START Data in this exercise

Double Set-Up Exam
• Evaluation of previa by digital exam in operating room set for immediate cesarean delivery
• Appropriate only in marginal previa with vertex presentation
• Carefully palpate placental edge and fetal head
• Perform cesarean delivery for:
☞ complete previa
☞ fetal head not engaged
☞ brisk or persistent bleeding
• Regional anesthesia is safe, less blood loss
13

END Data in this exercise
START Data in this exercise

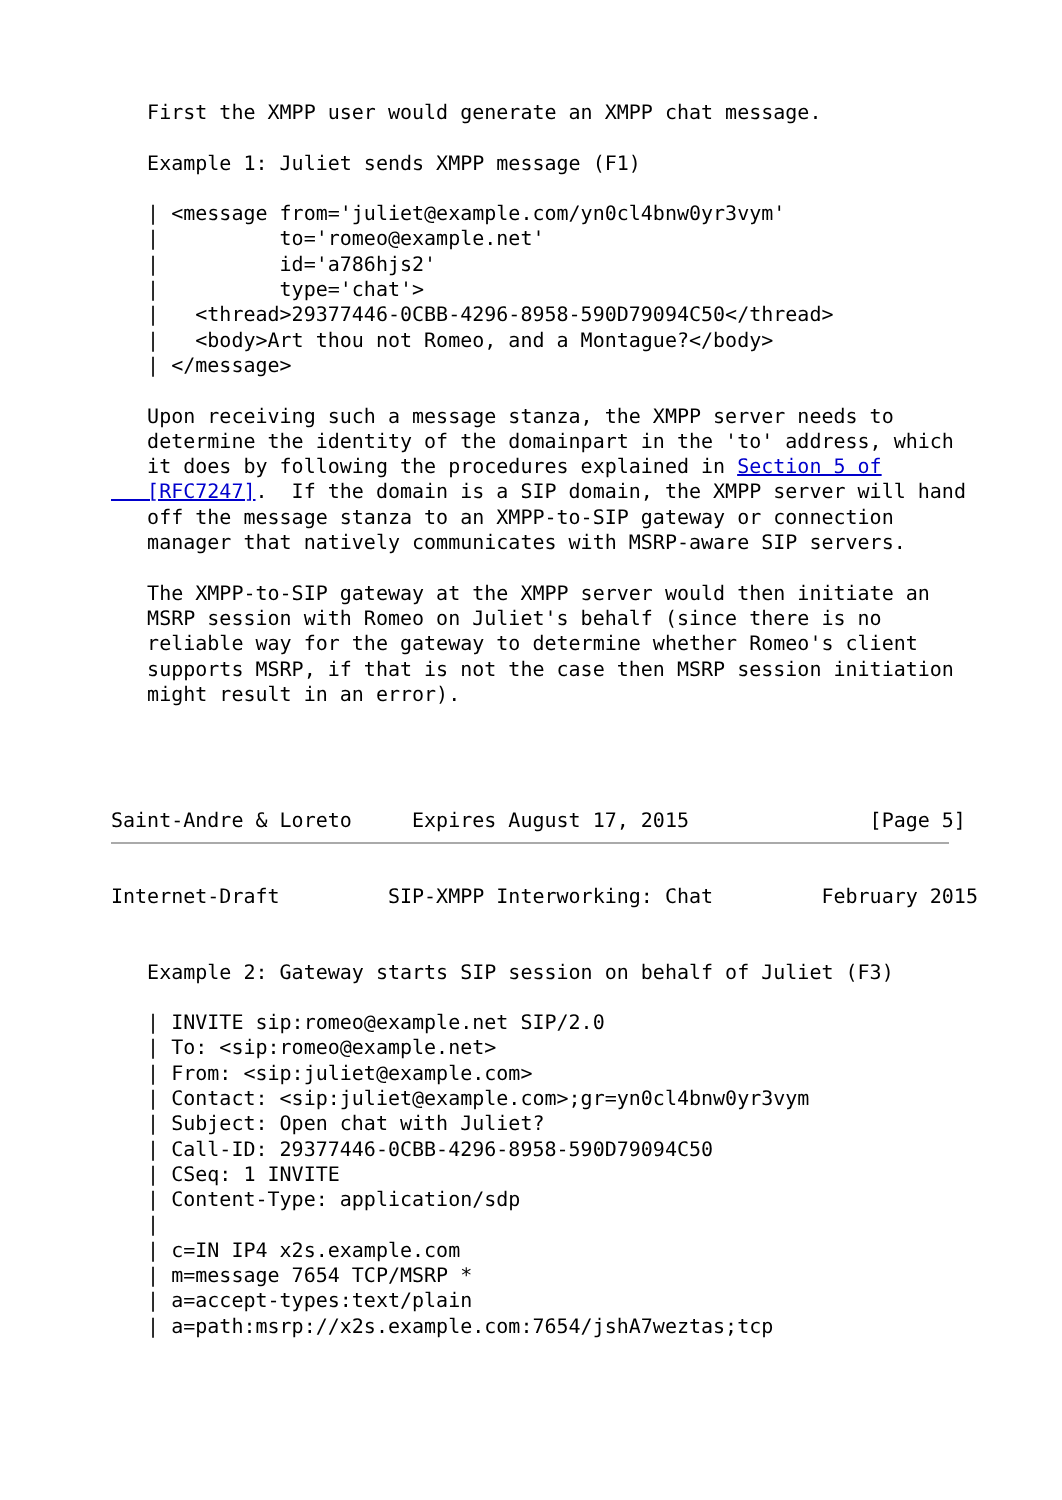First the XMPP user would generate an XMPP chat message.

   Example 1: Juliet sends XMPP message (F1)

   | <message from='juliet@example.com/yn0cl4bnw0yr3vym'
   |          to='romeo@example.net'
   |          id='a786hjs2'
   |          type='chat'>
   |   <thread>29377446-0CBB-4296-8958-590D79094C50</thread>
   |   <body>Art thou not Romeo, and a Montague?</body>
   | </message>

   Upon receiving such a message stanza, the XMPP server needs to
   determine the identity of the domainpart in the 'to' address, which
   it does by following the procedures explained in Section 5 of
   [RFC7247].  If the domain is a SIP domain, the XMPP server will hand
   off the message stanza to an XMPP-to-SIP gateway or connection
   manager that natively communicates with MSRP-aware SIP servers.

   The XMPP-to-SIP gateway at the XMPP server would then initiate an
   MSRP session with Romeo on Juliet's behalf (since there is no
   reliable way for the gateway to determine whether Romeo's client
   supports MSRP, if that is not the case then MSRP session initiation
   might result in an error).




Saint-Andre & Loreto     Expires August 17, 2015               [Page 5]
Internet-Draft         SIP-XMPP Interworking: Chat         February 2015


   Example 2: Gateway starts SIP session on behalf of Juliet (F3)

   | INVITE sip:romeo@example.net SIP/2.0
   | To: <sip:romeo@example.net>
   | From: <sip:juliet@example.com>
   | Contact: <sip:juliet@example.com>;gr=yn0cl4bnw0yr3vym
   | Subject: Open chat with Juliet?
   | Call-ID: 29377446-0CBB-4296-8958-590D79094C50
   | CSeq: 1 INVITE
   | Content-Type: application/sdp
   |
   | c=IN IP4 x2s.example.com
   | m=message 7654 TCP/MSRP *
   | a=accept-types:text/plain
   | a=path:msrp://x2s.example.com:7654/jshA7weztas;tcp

END Data in this exercise

What this task involves: Find the line with "Double Set-Up Exam" in the material above. Reproduce it and each line after it up to and including the line with "or persistent bleeding".

Response to the task:
Double Set-Up Exam
• Evaluation of previa by digital exam in operating room set for immediate cesarean delivery
• Appropriate only in marginal previa with vertex presentation
• Carefully palpate placental edge and fetal head
• Perform cesarean delivery for:
☞ complete previa
☞ fetal head not engaged
☞ brisk or persistent bleeding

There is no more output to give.